I would also remind your husband of that fact and not have him join in the long line of men who think it’s cool to make decisions on female bodies. Because when it’s all said and done, she’ll probably go through with the surgery with or without your help. If it’s done without your help, it will probably come with a great deal of resentment that could negatively affect your relationship with her going forward.

I think it’s high time that we empower young women to do whatever they please as long as it’s within reason, and this request is definitely reasonable.

—Doyin
harpers_child: melaka fray reading from "Tales of the Slayers". (Default)

[personal profile] harpers_child 2022-06-11 05:47 am (UTC)(link)
I'm coming from a place where I'm shaped like an anime fanservice character and have wanted to have a breast reduction since I was 15 and read it was possible in a newspaper advice column. (I turn 39 this month and still haven't had the surgery for a variety of reasons.)

I wish the daughter had written in and not the mother.
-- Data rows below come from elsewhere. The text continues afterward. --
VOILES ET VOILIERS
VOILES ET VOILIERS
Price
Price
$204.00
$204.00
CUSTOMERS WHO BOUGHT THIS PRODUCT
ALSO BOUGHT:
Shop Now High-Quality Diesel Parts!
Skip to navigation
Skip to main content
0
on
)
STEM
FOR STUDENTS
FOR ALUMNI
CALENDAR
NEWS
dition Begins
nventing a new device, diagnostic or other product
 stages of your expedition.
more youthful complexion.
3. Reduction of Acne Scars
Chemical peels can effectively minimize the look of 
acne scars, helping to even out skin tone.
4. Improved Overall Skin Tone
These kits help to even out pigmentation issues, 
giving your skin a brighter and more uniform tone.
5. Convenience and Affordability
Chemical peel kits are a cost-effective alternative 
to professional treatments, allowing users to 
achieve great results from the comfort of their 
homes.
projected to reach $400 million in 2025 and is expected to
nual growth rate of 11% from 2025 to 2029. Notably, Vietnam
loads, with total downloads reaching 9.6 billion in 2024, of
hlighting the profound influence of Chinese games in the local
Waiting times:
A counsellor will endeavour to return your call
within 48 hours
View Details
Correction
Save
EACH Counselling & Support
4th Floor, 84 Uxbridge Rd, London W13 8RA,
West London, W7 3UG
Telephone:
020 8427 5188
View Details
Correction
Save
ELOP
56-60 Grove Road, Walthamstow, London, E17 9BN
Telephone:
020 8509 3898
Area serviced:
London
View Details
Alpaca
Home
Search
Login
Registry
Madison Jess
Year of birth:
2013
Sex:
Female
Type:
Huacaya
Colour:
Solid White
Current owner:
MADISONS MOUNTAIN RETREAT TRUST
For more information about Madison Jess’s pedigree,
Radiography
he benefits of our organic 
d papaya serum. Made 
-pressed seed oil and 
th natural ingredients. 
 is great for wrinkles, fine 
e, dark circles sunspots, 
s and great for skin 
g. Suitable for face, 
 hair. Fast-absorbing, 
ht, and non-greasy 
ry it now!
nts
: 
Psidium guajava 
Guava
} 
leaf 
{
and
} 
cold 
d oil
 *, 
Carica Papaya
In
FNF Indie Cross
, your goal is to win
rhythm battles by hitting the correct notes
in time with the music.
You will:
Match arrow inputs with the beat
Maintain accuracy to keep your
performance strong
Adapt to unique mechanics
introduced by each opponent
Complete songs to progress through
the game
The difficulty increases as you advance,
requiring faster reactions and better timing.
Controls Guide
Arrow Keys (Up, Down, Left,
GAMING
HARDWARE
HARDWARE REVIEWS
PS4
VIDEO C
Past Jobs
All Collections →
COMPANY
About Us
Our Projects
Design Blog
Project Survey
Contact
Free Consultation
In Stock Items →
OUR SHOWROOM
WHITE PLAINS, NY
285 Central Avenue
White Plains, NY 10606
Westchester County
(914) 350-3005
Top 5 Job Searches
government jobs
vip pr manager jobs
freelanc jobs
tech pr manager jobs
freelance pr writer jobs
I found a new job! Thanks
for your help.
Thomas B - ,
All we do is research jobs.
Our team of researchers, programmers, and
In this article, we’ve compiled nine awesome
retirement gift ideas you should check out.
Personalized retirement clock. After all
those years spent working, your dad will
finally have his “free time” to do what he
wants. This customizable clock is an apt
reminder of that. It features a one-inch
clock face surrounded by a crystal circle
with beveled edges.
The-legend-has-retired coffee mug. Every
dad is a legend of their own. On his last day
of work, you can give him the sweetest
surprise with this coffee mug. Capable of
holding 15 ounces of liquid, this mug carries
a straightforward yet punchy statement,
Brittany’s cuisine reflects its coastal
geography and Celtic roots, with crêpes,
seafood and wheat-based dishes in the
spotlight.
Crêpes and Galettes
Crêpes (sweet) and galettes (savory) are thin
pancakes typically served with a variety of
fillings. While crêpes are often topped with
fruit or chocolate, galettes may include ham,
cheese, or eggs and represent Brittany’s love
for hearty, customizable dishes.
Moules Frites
LW is right to support her kid. Her in-laws need to back off.

Daughter should wait a few years. Give herself some time to grow into her own skin. Maybe do some therapy. If this was a college graduation gift I'd feel differently, but I think 18 is too young.
kindkit: A late-Victorian futuristic zeppelin. (Default)

[personal profile] kindkit 2022-06-11 01:59 pm (UTC)(link)
As a transgender person, I think I come to this from a very different perspective. Trans people have historically been heavily gate-kept before being allowed to access hormones and gender-confirming surgeries, and while some of that burden has lessened lately, there's a strong movement to increase it again. People want to deny hormone therapy and surgery to any trans people under 25! Or to every trans people of whatever age, on the grounds that we might regret it, that maybe we don't know our own minds. (Also on spurious grounds of protecting our physical health.)
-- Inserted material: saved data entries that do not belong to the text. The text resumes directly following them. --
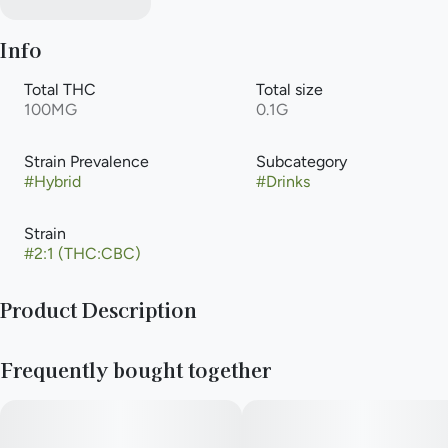
Info
Total THC
Total size
100MG
0.1G
Strain Prevalence
Subcategory
#
Hybrid
#
Drinks
Strain
#
2:1 (THC:CBC)
Product Description
1:2 CBC Watermelon Lemonade
Frequently bought together
50mg CBC & 100mg THC
5mg CBC & 10mg THC / serving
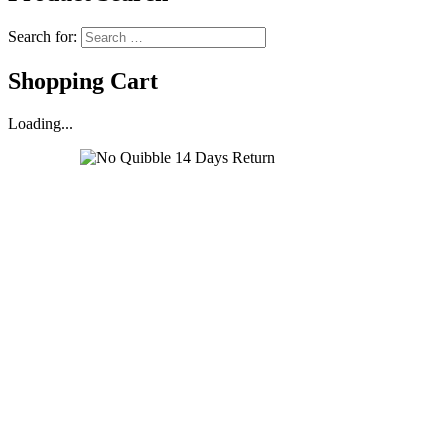
Search for:
Shopping Cart
Loading...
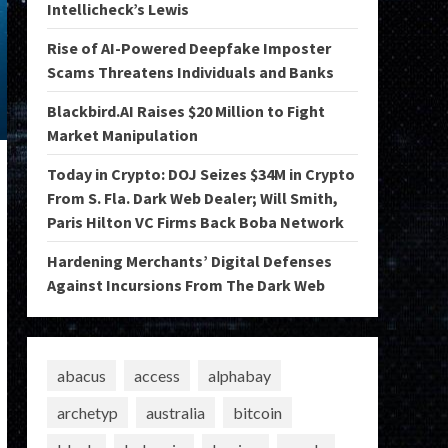
Intellicheck’s Lewis
Rise of AI-Powered Deepfake Imposter
Scams Threatens Individuals and Banks
Blackbird.AI Raises $20 Million to Fight
Market Manipulation
Today in Crypto: DOJ Seizes $34M in Crypto
From S. Fla. Dark Web Dealer; Will Smith,
Paris Hilton VC Firms Back Boba Network
Hardening Merchants’ Digital Defenses
Against Incursions From The Dark Web
abacus
access
alphabay
archetyp
australia
bitcoin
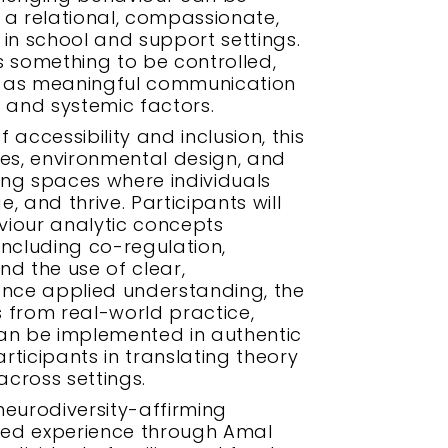
a relational, compassionate,
n school and support settings.
s something to be controlled,
r as meaningful communication
 and systemic factors.
accessibility and inclusion, this
ses, environmental design, and
ting spaces where individuals
 and thrive. Participants will
viour analytic concepts
 including co-regulation,
nd the use of clear,
nce applied understanding, the
 from real-world practice,
can be implemented in authentic
ticipants in translating theory
across settings.
urodiversity-affirming
lived experience through Amal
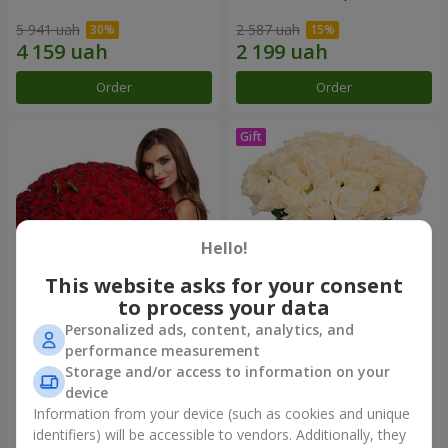
5 941 uah
2 587 uah
Order
Order
Hello!
This website asks for your consent
to process your data
Personalized ads, content, analytics, and
151 red roses
Bouquet "Сharm for eyes"
performance measurement
Storage and/or access to information on your
12 471 uah
3 374 uah
device
Information from your device (such as cookies and unique
identifiers) will be accessible to vendors. Additionally, they
Order
Order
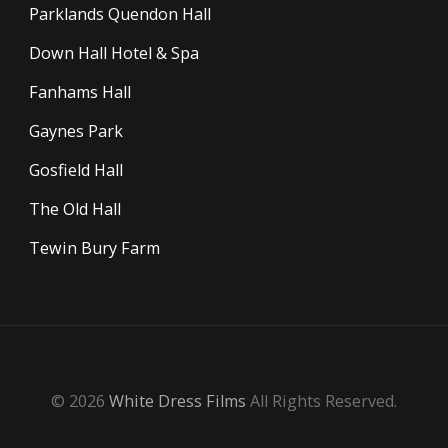
Parklands Quendon Hall
Down Hall Hotel & Spa
Fanhams Hall
Gaynes Park
Gosfield Hall
The Old Hall
Tewin Bury Farm
© 2026
White Dress Films
All Rights Reserved.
The daughter is a legal adult who wants to change the shape of her own body. The reason she wants this may absolutely be steeped in patriarchy. But I think fundamentally that doesn't matter. It is her body. And part of the principle of bodily autonomy is that people get to change their own autonomous bodies in ways, and for reasons, that others might not approve of.

That doesn't mean the parents are obliged to help pay for it. But I think it's good that they're planning to.
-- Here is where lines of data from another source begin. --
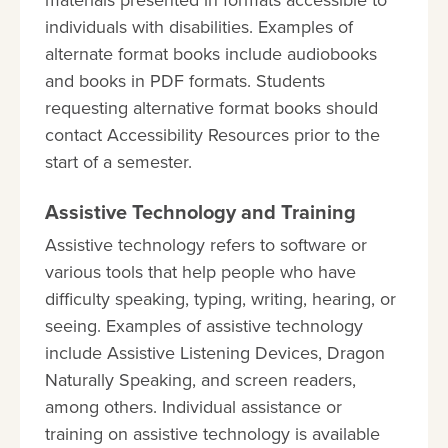
materials presented in formats accessible to
individuals with disabilities. Examples of
alternate format books include audiobooks
and books in PDF formats. Students
requesting alternative format books should
contact Accessibility Resources prior to the
start of a semester.
Assistive Technology and Training
Assistive technology refers to software or
various tools that help people who have
difficulty speaking, typing, writing, hearing, or
seeing. Examples of assistive technology
include Assistive Listening Devices, Dragon
Naturally Speaking, and screen readers,
among others. Individual assistance or
training on assistive technology is available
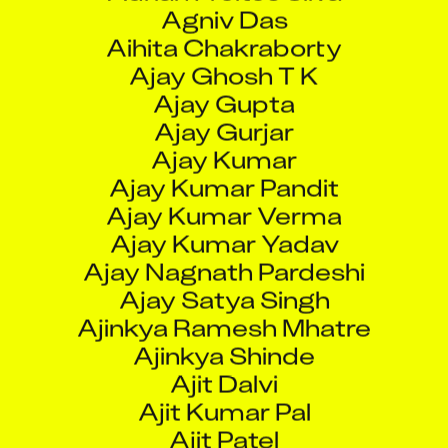
Aihita Chakraborty
Ajay Ghosh T K
Ajay Gupta
Ajay Gurjar
Ajay Kumar
Ajay Kumar Pandit
Ajay Kumar Verma
Ajay Kumar Yadav
Ajay Nagnath Pardeshi
Ajay Satya Singh
Ajinkya Ramesh Mhatre
Ajinkya Shinde
Ajit Dalvi
Ajit Kumar Pal
Ajit Patel
Ajit Pawar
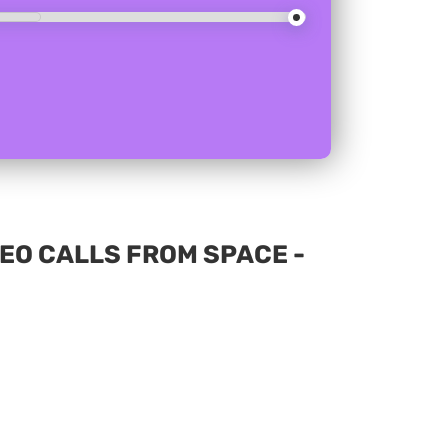
EO CALLS FROM SPACE -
Edited (Fixed a typo.) 2022-06-11 14:01 (UTC)
castiron: cartoony sketch of owl (Default)

[personal profile] castiron 2022-06-11 02:50 pm (UTC)(link)
First, why did anyone tell husband's family about it in the first place?

I think it's a bad idea (I'd feel differently if the daughter was 25 and still wanted the procedure); I also think an adult is free to make their own decisions about their body, bad decisions included, and another adult is free to decide whether they want to bankroll it or not, and it's none of my damn business.

The only other thing I might ask if I actually knew the LW or the daughter is whether the daughter wants to have children, and if so how soon. Pregnancy changes bodies in general and breasts in particular, and the long-term change could go in either direction; some folks end up even flatter-chested after kids, and some end up much bustier. If daughter is hoping to have kids in the next 5-10 years, she might be better off waiting until after at least one pregnancy before having augmentation done. (And if her response is "but I won't find anyoen to have kids with if I don't have this surgery!", that'd tell me she's having it for the wrong reasons. But again, she's an adult, and adults get to make their own decisions.)
sathari: (Brain transplant no thanks)

[personal profile] sathari 2022-06-12 12:15 am (UTC)(link)
I'm inclined to agree with all of the folks who've said that it is the young adult woman's body and therefore her choice and that I'm glad her parents are supporting her in it.

And I would like to add another reason for wanting larger tits: looking like a legal post-pubescent adult once you actually are one. Signed, someone who didn't look post-pubescent until perimenopause and let me spare you the stories of creepiness.